Deputy Postmaster General of the United States Postal Service
- In office March 28, 2011 – June 1, 2020
- President: Barack Obama Donald Trump
- Preceded by: Patrick R. Donahoe
- Succeeded by: Douglas Tulino

Personal details
- Party: Democratic
- Education: Manhattan College (BA) Rutgers University–Newark (JD)

= Ron Stroman =

American attorney

Ronald Arthur Stroman is an American attorney who has been serving as a Governor of the Board of Governors of the United States Postal Service since 2021. He previously served as deputy postmaster general of the United States Postal Service from 2011 to 2020.

== Education ==

Stroman received his bachelor’s degree from Manhattan College and a Juris Doctor from Rutgers Law School.

== Career ==

Stroman has served as staff director and minority staff director for the United States House Committee on Oversight and Reform. He was a staff member on the U.S. House Committee on Government Operations, and counsel for the U.S House Judiciary Committee. Stroman has also previously worked in an executive role at the United States Department of Transportation and as an attorney with the United States Department of Housing and Urban Development.

On March 28, 2011, Stroman assumed office as deputy postmaster general. He resigned on June 1, 2020.

=== Biden administration ===
On November 10, 2020, Stroman was named part of President-elect Biden's transition team for the United States Postal Service.

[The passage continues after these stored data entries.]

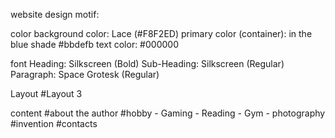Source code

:website design motif:

color
  background color: Lace (#F8F2ED)
  primary color (container): in the blue shade #bbdefb
  text color: #000000

font
  Heading: Silkscreen (Bold)
  Sub-Heading: Silkscreen (Regular)
  Paragraph: Space Grotesk (Regular)

Layout
  #Layout 3

content
  #about the author
  #hobby
    - Gaming
    - Reading
    - Gym
    - photography
  #invention
  #contacts


  
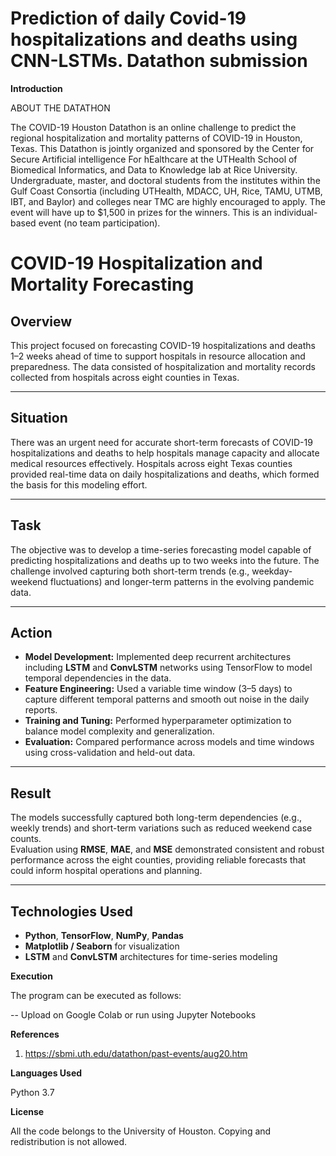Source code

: # Prediction of daily Covid-19 hospitalizations and deaths using CNN-LSTMs. Datathon submission


**Introduction**

ABOUT THE DATATHON

The COVID-19 Houston Datathon is an online challenge to predict the regional hospitalization and mortality patterns of COVID-19 in Houston, Texas. This Datathon is jointly 
organized and sponsored by the Center for Secure Artificial intelligence For hEalthcare at the UTHealth School of Biomedical Informatics, and Data to Knowledge lab at 
Rice University. Undergraduate, master, and doctoral students from the institutes within the Gulf Coast Consortia (including UTHealth, MDACC, UH, Rice, TAMU, UTMB, IBT, 
and Baylor) and colleges near TMC are highly encouraged to apply. The event will have up to $1,500 in prizes for the winners. This is an individual-based event (no team 
participation).



# COVID-19 Hospitalization and Mortality Forecasting

## Overview
This project focused on forecasting COVID-19 hospitalizations and deaths 1–2 weeks ahead of time to support hospitals in resource allocation and preparedness. The data consisted of hospitalization and mortality records collected from hospitals across eight counties in Texas.

---

## Situation
There was an urgent need for accurate short-term forecasts of COVID-19 hospitalizations and deaths to help hospitals manage capacity and allocate medical resources effectively. Hospitals across eight Texas counties provided real-time data on daily hospitalizations and deaths, which formed the basis for this modeling effort.

---

## Task
The objective was to develop a time-series forecasting model capable of predicting hospitalizations and deaths up to two weeks into the future. The challenge involved capturing both short-term trends (e.g., weekday-weekend fluctuations) and longer-term patterns in the evolving pandemic data.

---

## Action
- **Model Development:** Implemented deep recurrent architectures including **LSTM** and **ConvLSTM** networks using TensorFlow to model temporal dependencies in the data.  
- **Feature Engineering:** Used a variable time window (3–5 days) to capture different temporal patterns and smooth out noise in the daily reports.  
- **Training and Tuning:** Performed hyperparameter optimization to balance model complexity and generalization.  
- **Evaluation:** Compared performance across models and time windows using cross-validation and held-out data.

---

## Result
The models successfully captured both long-term dependencies (e.g., weekly trends) and short-term variations such as reduced weekend case counts.  
Evaluation using **RMSE**, **MAE**, and **MSE** demonstrated consistent and robust performance across the eight counties, providing reliable forecasts that could inform hospital operations and planning.

---

## Technologies Used
- **Python**, **TensorFlow**, **NumPy**, **Pandas**
- **Matplotlib / Seaborn** for visualization
- **LSTM** and **ConvLSTM** architectures for time-series modeling



**Execution**

The program can be executed as follows:

-- Upload on Google Colab or run using Jupyter Notebooks

**References**
1. https://sbmi.uth.edu/datathon/past-events/aug20.htm

**Languages Used**

Python 3.7

**License**

All the code belongs to the University of Houston. Copying and redistribution is not allowed.


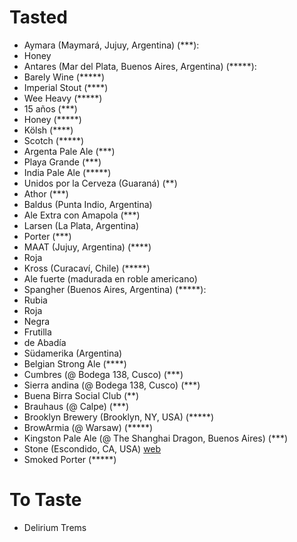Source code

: # Tasted

- Aymara (Maymará, Jujuy, Argentina) (***):
 - Honey
- Antares (Mar del Plata, Buenos Aires, Argentina)  (*****):
 - Barely Wine (*****)
 - Imperial Stout (****)
 - Wee Heavy (*****)
 - 15 años (***)
 - Honey (*****)
 - Kölsh (****)
 - Scotch (*****)
 - Argenta Pale Ale (***)
 - Playa Grande (***)
 - India Pale Ale (*****)
 - Unidos por la Cerveza (Guaraná) (**)
- Athor (***)
- Baldus (Punta Indio, Argentina)
 - Ale Extra con Amapola (***)
- Larsen (La Plata, Argentina)
 - Porter (***)
- MAAT (Jujuy, Argentina) (****)
 - Roja
- Kross (Curacaví, Chile) (*****)
 - Ale fuerte (madurada en roble americano)
- Spangher (Buenos Aires, Argentina) (*****):
 - Rubia
 - Roja
 - Negra
 - Frutilla
 - de Abadía
- Südamerika (Argentina)
 - Belgian Strong Ale (****)
- Cumbres (@ Bodega 138, Cusco) (***)
- Sierra andina (@ Bodega 138, Cusco) (***)
- Buena Birra Social Club (**)
- Brauhaus (@ Calpe) (***)
- Brooklyn Brewery (Brooklyn, NY, USA) (*****)
- BrowArmia (@ Warsaw) (*****)
- Kingston Pale Ale (@ The Shanghai Dragon, Buenos Aires) (***)
- Stone (Escondido, CA, USA) [web](http://www.stonebrewing.com)
 - Smoked Porter (*****)

# To Taste

- Delirium Trems
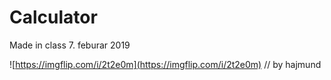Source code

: # Calculator

Made in class 7. feburar 2019

![https://imgflip.com/i/2t2e0m](https://imgflip.com/i/2t2e0m)
// by hajmund
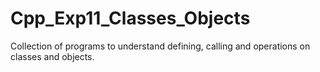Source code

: # Cpp_Exp11_Classes_Objects
Collection of programs to understand defining, calling and operations on classes and objects.
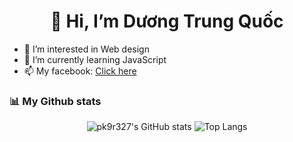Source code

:<div align="center"><h1>👋 Hi, I’m Dương Trung Quốc</h1></div>

- 👀 I’m interested in Web design
- 🌱 I’m currently learning JavaScript
- 📫 My facebook: [Click here](https://www.facebook.com/profile.php?id=100009626887806)

<!---
DuongTrungQuoc/DuongTrungQuoc is a ✨ special ✨ repository because its `README.md` (this file) appears on your GitHub profile.
You can click the Preview link to take a look at your changes.
--->
### 📊 My Github stats
<div align="center">
  
  ![pk9r327's GitHub stats](https://github-readme-stats.vercel.app/api?username=DuongTrungQuoc)
  ![Top Langs](https://github-readme-stats.vercel.app/api/top-langs/?username=DuongTrungQuoc&langs_count=3)
</div>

On February 24, 2021, President Joe Biden announced his intent to nominate Stroman to serve as a Governor of the Board of Governors of the United States Postal Service. Stroman was one of three nominees, along with Anton Hajjar and Amber McReynolds. He is one of two men of color and the appointments would also create a Democratic majority. On March 15, 2021, his nomination was sent to the Senate. President Biden nominated Stroman to the seat vacated by Ellen Williams.

On May 12, 2021, Stroman was confirmed to a term as governor expiring December 8, 2021 in a 69-30 vote. The Senate later confirmed a separate nomination for him to serve a term as governor expiring December 8, 2028. On June 15, 2021, he was sworn into office by Susan Rice.